◆ **Task brief**:
Output an exact reproduction of the data.

◆ **Exercise materials**:
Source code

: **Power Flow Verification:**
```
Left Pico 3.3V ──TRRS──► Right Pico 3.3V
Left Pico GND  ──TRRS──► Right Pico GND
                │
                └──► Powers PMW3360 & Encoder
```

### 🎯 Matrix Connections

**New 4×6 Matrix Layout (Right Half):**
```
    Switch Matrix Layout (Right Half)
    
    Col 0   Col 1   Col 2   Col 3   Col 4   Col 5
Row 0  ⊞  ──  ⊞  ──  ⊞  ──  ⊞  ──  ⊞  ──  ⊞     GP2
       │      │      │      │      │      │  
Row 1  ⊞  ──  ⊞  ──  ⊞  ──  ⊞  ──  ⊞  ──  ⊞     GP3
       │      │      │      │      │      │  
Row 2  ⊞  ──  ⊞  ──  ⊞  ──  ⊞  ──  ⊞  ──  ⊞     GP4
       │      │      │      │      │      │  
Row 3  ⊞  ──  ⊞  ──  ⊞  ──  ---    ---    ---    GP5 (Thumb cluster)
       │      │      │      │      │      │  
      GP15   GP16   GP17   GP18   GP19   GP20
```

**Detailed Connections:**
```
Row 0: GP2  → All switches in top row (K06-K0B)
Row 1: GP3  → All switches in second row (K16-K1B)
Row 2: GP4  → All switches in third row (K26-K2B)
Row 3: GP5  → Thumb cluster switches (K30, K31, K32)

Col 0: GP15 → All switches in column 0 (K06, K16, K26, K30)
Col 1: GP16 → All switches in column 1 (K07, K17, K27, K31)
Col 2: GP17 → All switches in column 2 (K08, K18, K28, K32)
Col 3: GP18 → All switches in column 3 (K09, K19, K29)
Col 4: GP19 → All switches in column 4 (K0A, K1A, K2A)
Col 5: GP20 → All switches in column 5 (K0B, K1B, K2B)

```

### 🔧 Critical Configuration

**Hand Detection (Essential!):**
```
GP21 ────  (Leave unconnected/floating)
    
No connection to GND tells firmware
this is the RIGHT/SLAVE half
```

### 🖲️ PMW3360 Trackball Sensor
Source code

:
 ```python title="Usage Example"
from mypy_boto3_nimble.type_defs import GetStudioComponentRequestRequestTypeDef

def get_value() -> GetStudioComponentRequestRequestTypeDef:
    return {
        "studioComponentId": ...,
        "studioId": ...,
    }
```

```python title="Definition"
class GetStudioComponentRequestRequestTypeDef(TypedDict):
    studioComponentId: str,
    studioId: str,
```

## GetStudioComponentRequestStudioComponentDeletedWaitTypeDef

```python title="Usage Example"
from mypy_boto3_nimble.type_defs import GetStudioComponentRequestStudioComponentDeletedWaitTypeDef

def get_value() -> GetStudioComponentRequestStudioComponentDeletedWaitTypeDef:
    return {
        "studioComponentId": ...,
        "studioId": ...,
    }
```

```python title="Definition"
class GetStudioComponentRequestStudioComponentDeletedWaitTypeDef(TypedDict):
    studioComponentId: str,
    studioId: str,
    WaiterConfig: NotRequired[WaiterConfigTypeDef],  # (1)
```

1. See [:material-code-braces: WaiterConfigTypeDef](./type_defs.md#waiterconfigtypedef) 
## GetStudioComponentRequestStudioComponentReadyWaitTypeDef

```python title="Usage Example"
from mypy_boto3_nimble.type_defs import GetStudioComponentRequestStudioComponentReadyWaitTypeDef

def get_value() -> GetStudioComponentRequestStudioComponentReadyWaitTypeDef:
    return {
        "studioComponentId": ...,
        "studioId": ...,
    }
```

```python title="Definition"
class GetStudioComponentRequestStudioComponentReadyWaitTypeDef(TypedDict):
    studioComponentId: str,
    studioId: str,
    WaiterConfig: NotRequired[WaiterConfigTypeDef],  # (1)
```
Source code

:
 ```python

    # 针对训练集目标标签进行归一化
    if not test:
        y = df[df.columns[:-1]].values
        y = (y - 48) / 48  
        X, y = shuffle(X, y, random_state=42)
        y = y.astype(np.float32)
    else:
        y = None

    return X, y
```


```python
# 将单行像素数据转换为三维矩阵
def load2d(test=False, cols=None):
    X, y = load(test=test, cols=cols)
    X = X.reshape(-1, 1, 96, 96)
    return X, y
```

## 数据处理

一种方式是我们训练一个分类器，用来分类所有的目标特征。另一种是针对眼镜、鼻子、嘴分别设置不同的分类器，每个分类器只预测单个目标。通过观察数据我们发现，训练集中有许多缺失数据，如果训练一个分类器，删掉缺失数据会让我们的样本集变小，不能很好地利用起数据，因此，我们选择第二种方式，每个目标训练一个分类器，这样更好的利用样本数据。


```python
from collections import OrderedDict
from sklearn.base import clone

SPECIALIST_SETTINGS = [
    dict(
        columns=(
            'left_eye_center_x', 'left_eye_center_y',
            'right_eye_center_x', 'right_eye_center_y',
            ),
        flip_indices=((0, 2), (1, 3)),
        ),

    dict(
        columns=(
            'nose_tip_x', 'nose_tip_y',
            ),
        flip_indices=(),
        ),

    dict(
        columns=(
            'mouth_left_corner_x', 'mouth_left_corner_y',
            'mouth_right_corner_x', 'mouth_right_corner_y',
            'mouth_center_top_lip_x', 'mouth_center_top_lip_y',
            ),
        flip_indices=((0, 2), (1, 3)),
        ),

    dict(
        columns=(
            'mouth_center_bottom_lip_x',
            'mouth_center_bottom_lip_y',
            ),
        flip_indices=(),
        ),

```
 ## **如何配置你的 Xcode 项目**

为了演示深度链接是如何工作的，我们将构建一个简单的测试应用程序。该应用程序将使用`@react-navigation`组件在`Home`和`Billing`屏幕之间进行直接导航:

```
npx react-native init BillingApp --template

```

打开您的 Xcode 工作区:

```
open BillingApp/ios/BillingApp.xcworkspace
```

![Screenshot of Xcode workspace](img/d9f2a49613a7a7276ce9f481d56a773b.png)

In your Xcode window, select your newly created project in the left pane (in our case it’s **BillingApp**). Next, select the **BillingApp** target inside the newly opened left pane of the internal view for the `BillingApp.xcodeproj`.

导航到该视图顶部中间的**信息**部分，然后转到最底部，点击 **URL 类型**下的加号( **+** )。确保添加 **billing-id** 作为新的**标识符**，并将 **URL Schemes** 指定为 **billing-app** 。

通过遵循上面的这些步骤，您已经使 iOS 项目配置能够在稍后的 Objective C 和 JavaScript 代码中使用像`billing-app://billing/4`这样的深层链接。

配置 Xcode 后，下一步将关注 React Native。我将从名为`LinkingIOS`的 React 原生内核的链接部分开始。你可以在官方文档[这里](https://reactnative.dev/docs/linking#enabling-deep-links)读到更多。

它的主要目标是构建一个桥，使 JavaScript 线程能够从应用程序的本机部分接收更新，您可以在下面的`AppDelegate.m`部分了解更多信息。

◆ **Task answer**:
Source code

: **Power Flow Verification:**
```
Left Pico 3.3V ──TRRS──► Right Pico 3.3V
Left Pico GND  ──TRRS──► Right Pico GND
                │
                └──► Powers PMW3360 & Encoder
```

### 🎯 Matrix Connections

**New 4×6 Matrix Layout (Right Half):**
```
    Switch Matrix Layout (Right Half)
    
    Col 0   Col 1   Col 2   Col 3   Col 4   Col 5
Row 0  ⊞  ──  ⊞  ──  ⊞  ──  ⊞  ──  ⊞  ──  ⊞     GP2
       │      │      │      │      │      │  
Row 1  ⊞  ──  ⊞  ──  ⊞  ──  ⊞  ──  ⊞  ──  ⊞     GP3
       │      │      │      │      │      │  
Row 2  ⊞  ──  ⊞  ──  ⊞  ──  ⊞  ──  ⊞  ──  ⊞     GP4
       │      │      │      │      │      │  
Row 3  ⊞  ──  ⊞  ──  ⊞  ──  ---    ---    ---    GP5 (Thumb cluster)
       │      │      │      │      │      │  
      GP15   GP16   GP17   GP18   GP19   GP20
```

**Detailed Connections:**
```
Row 0: GP2  → All switches in top row (K06-K0B)
Row 1: GP3  → All switches in second row (K16-K1B)
Row 2: GP4  → All switches in third row (K26-K2B)
Row 3: GP5  → Thumb cluster switches (K30, K31, K32)

Col 0: GP15 → All switches in column 0 (K06, K16, K26, K30)
Col 1: GP16 → All switches in column 1 (K07, K17, K27, K31)
Col 2: GP17 → All switches in column 2 (K08, K18, K28, K32)
Col 3: GP18 → All switches in column 3 (K09, K19, K29)
Col 4: GP19 → All switches in column 4 (K0A, K1A, K2A)
Col 5: GP20 → All switches in column 5 (K0B, K1B, K2B)

```

### 🔧 Critical Configuration

**Hand Detection (Essential!):**
```
GP21 ────  (Leave unconnected/floating)
    
No connection to GND tells firmware
this is the RIGHT/SLAVE half
```

### 🖲️ PMW3360 Trackball Sensor
Source code

:
 ```python title="Usage Example"
from mypy_boto3_nimble.type_defs import GetStudioComponentRequestRequestTypeDef

def get_value() -> GetStudioComponentRequestRequestTypeDef:
    return {
        "studioComponentId": ...,
        "studioId": ...,
    }
```

```python title="Definition"
class GetStudioComponentRequestRequestTypeDef(TypedDict):
    studioComponentId: str,
    studioId: str,
```

## GetStudioComponentRequestStudioComponentDeletedWaitTypeDef

```python title="Usage Example"
from mypy_boto3_nimble.type_defs import GetStudioComponentRequestStudioComponentDeletedWaitTypeDef

def get_value() -> GetStudioComponentRequestStudioComponentDeletedWaitTypeDef:
    return {
        "studioComponentId": ...,
        "studioId": ...,
    }
```

```python title="Definition"
class GetStudioComponentRequestStudioComponentDeletedWaitTypeDef(TypedDict):
    studioComponentId: str,
    studioId: str,
    WaiterConfig: NotRequired[WaiterConfigTypeDef],  # (1)
```

1. See [:material-code-braces: WaiterConfigTypeDef](./type_defs.md#waiterconfigtypedef) 
## GetStudioComponentRequestStudioComponentReadyWaitTypeDef

```python title="Usage Example"
from mypy_boto3_nimble.type_defs import GetStudioComponentRequestStudioComponentReadyWaitTypeDef

def get_value() -> GetStudioComponentRequestStudioComponentReadyWaitTypeDef:
    return {
        "studioComponentId": ...,
        "studioId": ...,
    }
```

```python title="Definition"
class GetStudioComponentRequestStudioComponentReadyWaitTypeDef(TypedDict):
    studioComponentId: str,
    studioId: str,
    WaiterConfig: NotRequired[WaiterConfigTypeDef],  # (1)
```
Source code

:
 ```python

    # 针对训练集目标标签进行归一化
    if not test:
        y = df[df.columns[:-1]].values
        y = (y - 48) / 48  
        X, y = shuffle(X, y, random_state=42)
        y = y.astype(np.float32)
    else:
        y = None

    return X, y
```


```python
# 将单行像素数据转换为三维矩阵
def load2d(test=False, cols=None):
    X, y = load(test=test, cols=cols)
    X = X.reshape(-1, 1, 96, 96)
    return X, y
```

## 数据处理

一种方式是我们训练一个分类器，用来分类所有的目标特征。另一种是针对眼镜、鼻子、嘴分别设置不同的分类器，每个分类器只预测单个目标。通过观察数据我们发现，训练集中有许多缺失数据，如果训练一个分类器，删掉缺失数据会让我们的样本集变小，不能很好地利用起数据，因此，我们选择第二种方式，每个目标训练一个分类器，这样更好的利用样本数据。


```python
from collections import OrderedDict
from sklearn.base import clone

SPECIALIST_SETTINGS = [
    dict(
        columns=(
            'left_eye_center_x', 'left_eye_center_y',
            'right_eye_center_x', 'right_eye_center_y',
            ),
        flip_indices=((0, 2), (1, 3)),
        ),

    dict(
        columns=(
            'nose_tip_x', 'nose_tip_y',
            ),
        flip_indices=(),
        ),

    dict(
        columns=(
            'mouth_left_corner_x', 'mouth_left_corner_y',
            'mouth_right_corner_x', 'mouth_right_corner_y',
            'mouth_center_top_lip_x', 'mouth_center_top_lip_y',
            ),
        flip_indices=((0, 2), (1, 3)),
        ),

    dict(
        columns=(
            'mouth_center_bottom_lip_x',
            'mouth_center_bottom_lip_y',
            ),
        flip_indices=(),
        ),

```
 ## **如何配置你的 Xcode 项目**

为了演示深度链接是如何工作的，我们将构建一个简单的测试应用程序。该应用程序将使用`@react-navigation`组件在`Home`和`Billing`屏幕之间进行直接导航:

```
npx react-native init BillingApp --template

```

打开您的 Xcode 工作区:

```
open BillingApp/ios/BillingApp.xcworkspace
```

![Screenshot of Xcode workspace](img/d9f2a49613a7a7276ce9f481d56a773b.png)

In your Xcode window, select your newly created project in the left pane (in our case it’s **BillingApp**). Next, select the **BillingApp** target inside the newly opened left pane of the internal view for the `BillingApp.xcodeproj`.

导航到该视图顶部中间的**信息**部分，然后转到最底部，点击 **URL 类型**下的加号( **+** )。确保添加 **billing-id** 作为新的**标识符**，并将 **URL Schemes** 指定为 **billing-app** 。

通过遵循上面的这些步骤，您已经使 iOS 项目配置能够在稍后的 Objective C 和 JavaScript 代码中使用像`billing-app://billing/4`这样的深层链接。

配置 Xcode 后，下一步将关注 React Native。我将从名为`LinkingIOS`的 React 原生内核的链接部分开始。你可以在官方文档[这里](https://reactnative.dev/docs/linking#enabling-deep-links)读到更多。

它的主要目标是构建一个桥，使 JavaScript 线程能够从应用程序的本机部分接收更新，您可以在下面的`AppDelegate.m`部分了解更多信息。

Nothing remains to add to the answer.